I realise now that the impulses I felt to improve myself came from a deep instinct to repent for my failed relationship, to regain my value in the eyes of society.
The emotions that come with this demand for aesthetic labour are familiar to all of us: shame, anger, catharsis, relief, pride. The pursuit of self-betterment through violence feels eerily similar to the self-flagellation practiced by devout religious worshippers to repent for their sins. Except our God is late-stage-capitalism, and our moral compass is not good vs bad, but a new binary between market success and market failure. It makes perfect sense that we’d internalise these pressures into a constant state of self-surveillance, the subtlest form of self-harm inflicted by ourselves as a redemption for any social failures, or simply to decrease the friction we experience as we move through the world.
It feels inevitable that we’d begin to experience beauty (or wellness) burn-out, a by-product that we remedy with dopamine-hitting aesthetic quick-fixes rather than the much slower, more generous, more forgiving care truly required for ourselves and our communities. This isn’t helped (of course) by the internet which, as well as proliferating beauty standards, has created a newfound ease with which we can edit and control our online presence.
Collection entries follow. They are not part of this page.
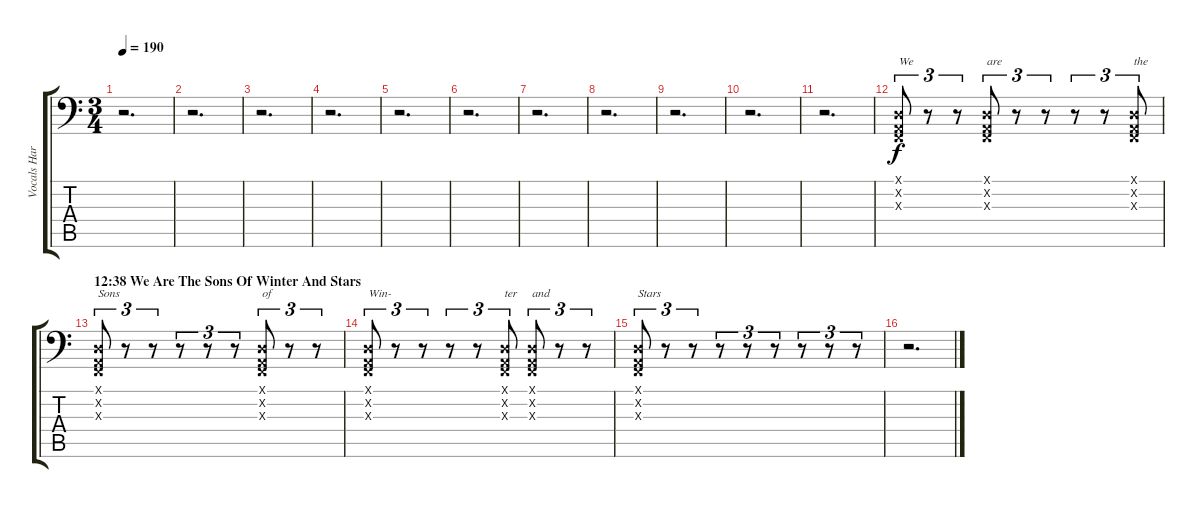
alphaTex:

\track ("Vocals Harsh (Jari)" "Vocals Har") {instrument timpani}
\staff {score tabs}
\tuning (D3 A2 F2 C2 G1 C1) {hide}
\ts (3 4)
\tempo 190
\clef f4
\ks c
r.2{d dy mf} |
r.2{d} |
r.2{d} |
r.2{d} |
r.2{d} |
r.2{d} |
r.2{d} |
r.2{d} |
r.2{d} |
r.2{d} |
r.2{d} |
(0.1{x} 0.2{x} 0.3{x}).8{tu (3 2) txt "We" dy f} r.8{tu (3 2)} r.8{tu (3 2)} (0.1{x} 0.2{x} 0.3{x}).8{tu (3 2) txt "are"} r.8{tu (3 2)} r.8{tu (3 2)} r.8{tu (3 2)} r.8{tu (3 2)} (0.1{x} 0.2{x} 0.3{x}).8{tu (3 2) txt "the"} |
\section ("" "12:38 We Are The Sons Of Winter And Stars")
(0.1{x} 0.2{x} 0.3{x}).8{tu (3 2) txt "Sons"} r.8{tu (3 2)} r.8{tu (3 2)} r.8{tu (3 2)} r.8{tu (3 2)} r.8{tu (3 2)} (0.1{x} 0.2{x} 0.3{x}).8{tu (3 2) txt "of"} r.8{tu (3 2)} r.8{tu (3 2)} |
(0.1{x} 0.2{x} 0.3{x}).8{tu (3 2) txt "Win-"} r.8{tu (3 2)} r.8{tu (3 2)} r.8{tu (3 2)} r.8{tu (3 2)} (0.1{x} 0.2{x} 0.3{x}).8{tu (3 2) txt "ter"} (0.1{x} 0.2{x} 0.3{x}).8{tu (3 2) txt "and"} r.8{tu (3 2)} r.8{tu (3 2)} |
(0.1{x} 0.2{x} 0.3{x}).8{tu (3 2) txt "Stars"} r.8{tu (3 2)} r.8{tu (3 2)} r.8{tu (3 2)} r.8{tu (3 2)} r.8{tu (3 2)} r.8{tu (3 2)} r.8{tu (3 2)} r.8{tu (3 2)} |
r.2{d}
It’s through the internet that we’ve found ourselves with a new kind of familiarity with self-mutilation, one that goes hand-in-hand with our increasingly intimate relationship with machines. The normalisation of invasive beauty treatments including injectables, surgeries, medications, lasers, and acids feel like a direct extension of our day-to-day comfort with using vapes, ChatGPT therapists, Apple Watches, running apps, period trackers, or AI facial analysis, while the ease at which we can edit images of ourselves have bred a comfort with instant self-editing.
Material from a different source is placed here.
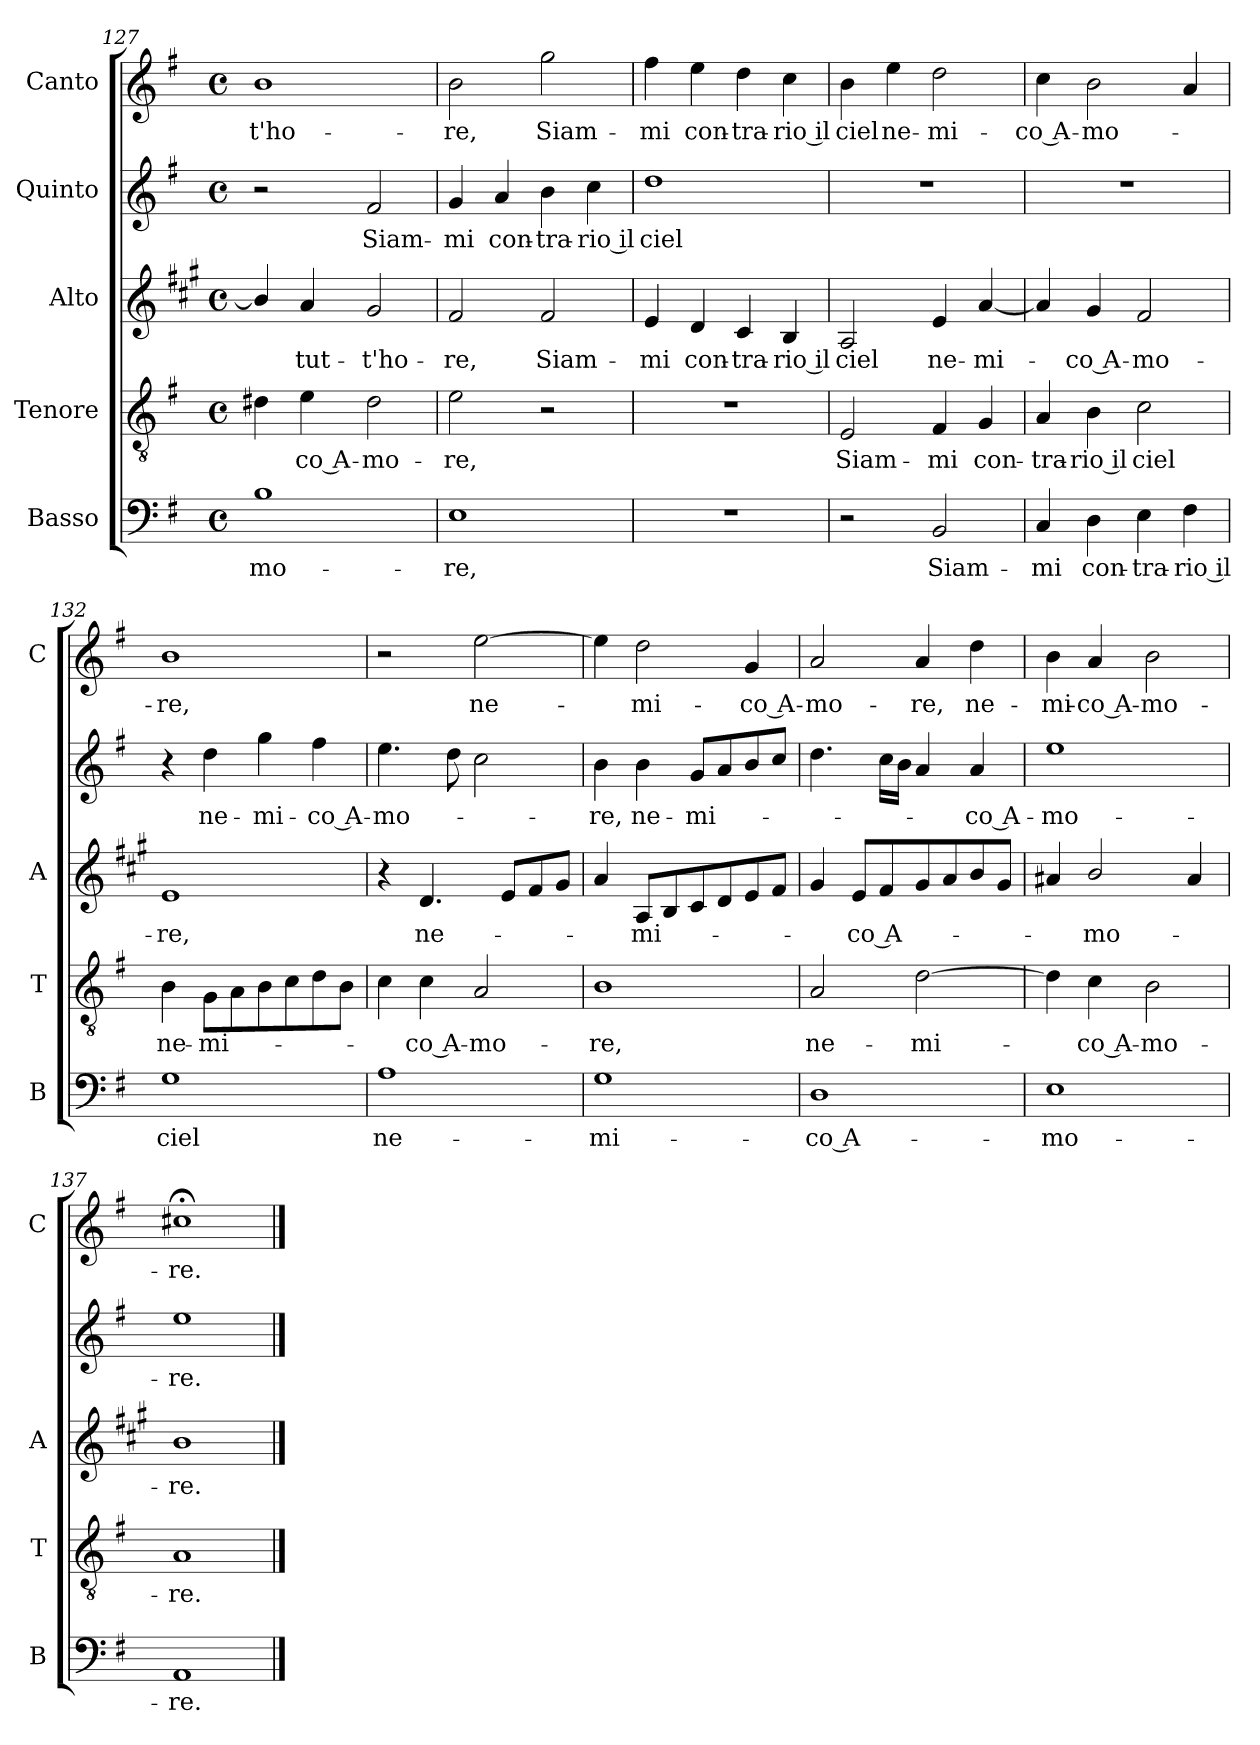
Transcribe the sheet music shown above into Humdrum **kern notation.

I realise now that the impulses I felt to improve myself came from a deep instinct to repent for my failed relationship, to regain my value in the eyes of society. Today, as this truth expands to impact everyone, it seems like a good time to remember that “self-care cannot be an ‘act of political warfare’ if the only battle you’re waging is against your frown lines,” to quote Kathleen Brown’s 2021 essay “Reclaiming Audre Lorde’s Radical Self-Care”. The only solution, really, is an entirely political one: to recognise the powers that we’ve internalised, and to re-embrace a love that extends beyond our own self-image.